Pasó algún tiempo entre el inicio de su estúpido juego y el momento en que el señor C. Arnold Barent me decepcionó. Durante mucho tiempo mi atención estaba dividida, pues mandé a Culley y a los otros arriba a hacer preparativos para el posible regreso de la negra de Nina. A pesar de la molestia, parecía el momento apropiado para poner en acción el plan que había trazado algunas semanas antes. Durante ese rato, continué manteniendo contacto con la persona a la que vigilaba desde hacía tantas semanas durante las salidas de Justin a lo largo del río con la negra de Nina. Había abandonado ya mis planes de utilizarlo directamente, pero mantenía la charada de la consciencia con él y se volvió un continuo desafío a causa de la visibilidad de su posición y de las complejidades del vocabulario técnico de sus tareas.
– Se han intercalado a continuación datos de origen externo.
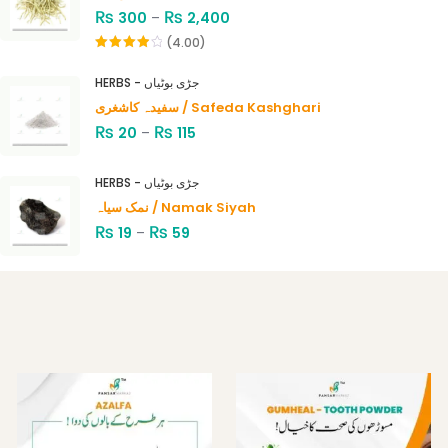
₨
₨
300
–
2,400
(4.00)
Rated
4.00
out
HERBS - جڑی بوٹیاں
of 5
سفیدہ کاشغری / Safeda Kashghari
₨
₨
20
–
115
HERBS - جڑی بوٹیاں
نمک سیاہ / Namak Siyah
₨
₨
19
–
59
Más tarde, me sentí muy satisfecha por haber hecho el esfuerzo de mantener este contacto, pero entonces me resultaba muy molesto.

Entretanto la estúpida partida de ajedrez entre Willi y su anfitrión continuaba como una escena surreal sacada de Alicia en el país de las maravillas. Willi se movía hacia atrás y hacia delante como un loco bien vestido, mientras yo permitía que la señorita Sewell siguiera en el juego y fuera movida alguna que otra vez —siempre confiando en la promesa del señor Barent de que ella no correría peligro— mientras los otros pobres peones y jugadores corrían de uno a otro lado, capturaban a otros, eran capturados, sufrían sus insignificantes muertes y eran retirados del tablero.

Hasta el momento en que el señor Barent me decepcionó, presté poca atención y me impliqué escasamente en su juego de chicos. Nina y yo teníamos que terminar nuestra propia competición. Yo sabía que su negra volvería antes del alba. Cansada como estaba, me di prisa en prepararlo todo para su regreso.